87. Method of preventing and/or treating by therapy the metabolic syndrome in a human or animal body, said method comprising administration to said human or animal body of a food product according to any of claims 1-8 and 32-39 in an amount effective in lowering serum levels of glucose and/or total cholesterol and/or LDL- cholesterol and/or triglycerides and/or homocystein and/or reducing the influx of cholesterol and/or triglycerides into the arterial wall and/or reducing the amount of oxidized LDL-cholesterol present in the arterial wall and/or improving glucose tolerance and/or increasing insulin sensitivity and/or alleviating impaired glucose tolerance and/or improving insulin secretion and/or reducing or eliminating fatty streak formation and/or preventing, reducing or eliminating fibrous plaque formation and/or preventing, reducing or eliminating complicated lesion formation and/or preventing, reducing or eliminating the risk of a subject contracting angina pectoris and/or preventing, reducing or eliminating the risk of a subject contracting a myocardial infarction.

88. A method of preventing, treating, prophylactically treating and/or alleviating by therapy a pulmonary disease in a human or animal body, said method comprising administration to said human or animal body of a food product according to any of claims 1-8 and 32-39 in an amount effective in preventing, treating, prophylactically treating and/or alleviating inflammation of the airways and/or bronchoconstriction and/or bronchitis and/or asthma and/or small airways diseases and/or reducing and/or eliminating mucus hypersecretion and/or dyspnea in a subject suffering from asthma and/or increasing FEVi of a subject as measured by forced expiratory volume in the first second of expiration.

89. A method according to claim 88 wherein the pulmonary disease is selected from the group comprising inflammation of the airways, bronchoconstriction, bronchitis, asthma, and small airways diseases.

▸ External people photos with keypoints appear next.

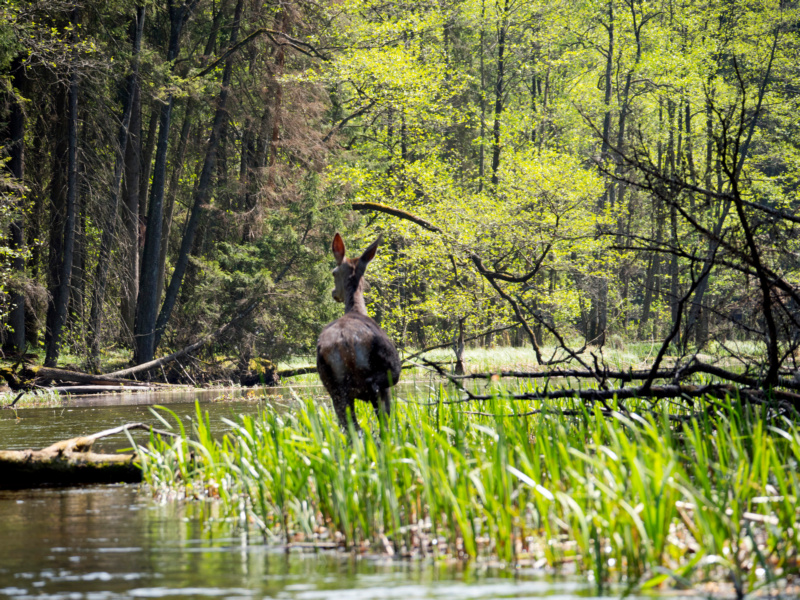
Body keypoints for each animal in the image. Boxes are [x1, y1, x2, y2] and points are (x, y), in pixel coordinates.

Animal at [318, 232, 404, 434]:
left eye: (333, 273)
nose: (334, 293)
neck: (356, 310)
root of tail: (344, 342)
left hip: (332, 388)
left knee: (349, 427)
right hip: (383, 376)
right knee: (380, 421)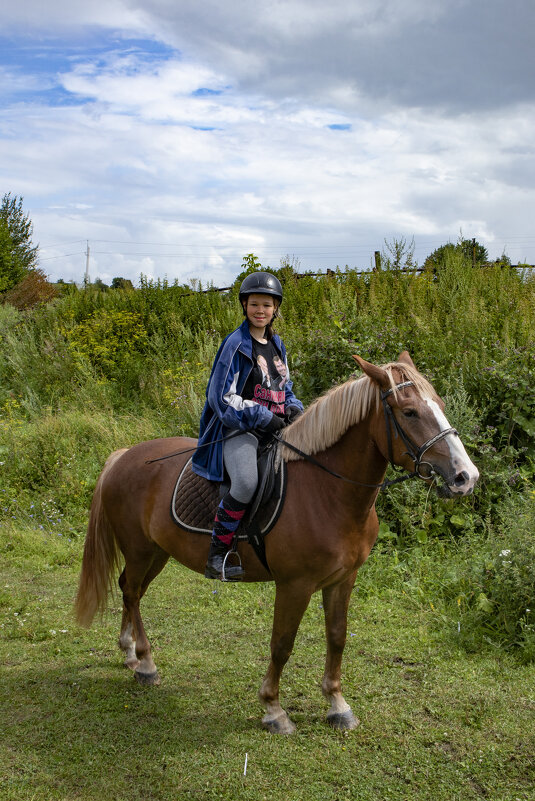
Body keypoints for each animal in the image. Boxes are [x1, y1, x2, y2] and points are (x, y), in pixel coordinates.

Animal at [74, 354, 478, 736]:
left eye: (440, 404)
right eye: (409, 412)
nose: (466, 477)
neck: (326, 491)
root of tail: (123, 455)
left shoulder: (343, 579)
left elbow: (337, 637)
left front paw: (337, 704)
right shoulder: (294, 584)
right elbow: (282, 644)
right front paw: (273, 709)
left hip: (157, 552)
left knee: (131, 591)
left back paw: (129, 652)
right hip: (141, 550)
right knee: (132, 593)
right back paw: (145, 662)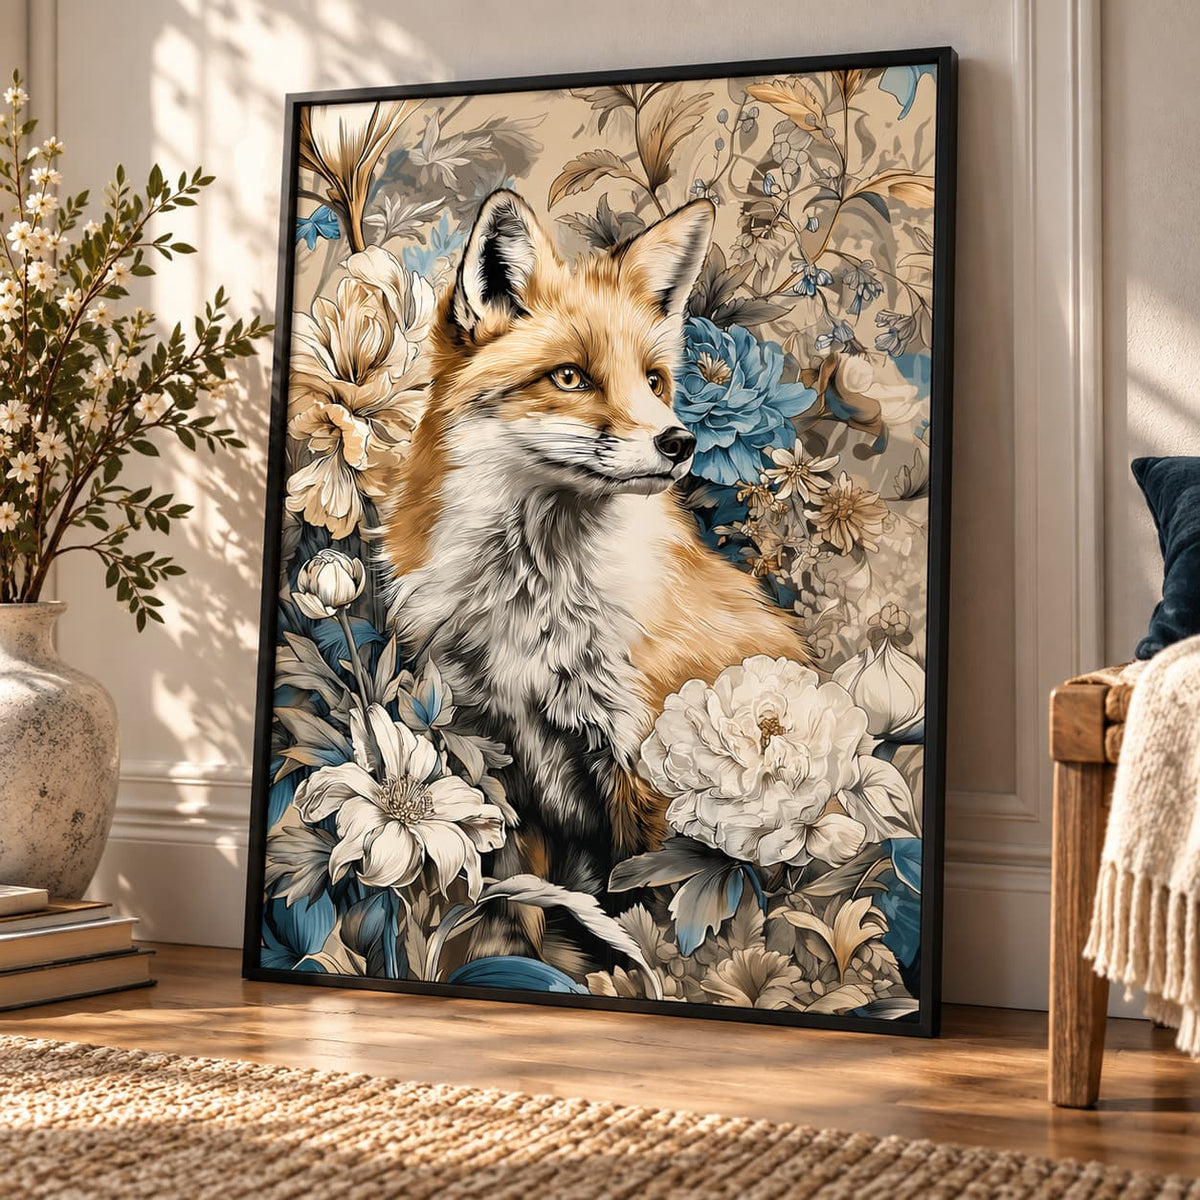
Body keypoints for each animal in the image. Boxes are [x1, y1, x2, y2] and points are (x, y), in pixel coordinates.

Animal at [377, 188, 805, 959]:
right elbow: (515, 911)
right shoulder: (489, 756)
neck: (533, 602)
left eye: (655, 381)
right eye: (571, 377)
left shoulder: (649, 770)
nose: (680, 441)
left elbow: (649, 919)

90. A method according to claim 88 or 89 wherein the soy protein product is effective in preventing, treating, prophylactically treating and/or alleviating asthma.

91. A method according to claim 88 or 89 wherein the soy protein product is effective in reducing and/or eliminating mucus hypersecretion and/or dyspnea in a subject suffering from asthma.

92. A method according to claim 88 or 89 wherein the soy protein product is effective in increasing FEV| of a subject as measured by forced expiratory volume in the first second of expiration.

93. A method according to claim 88 or 89 wherein the soy protein product is effective in reducing inflammation of the airways.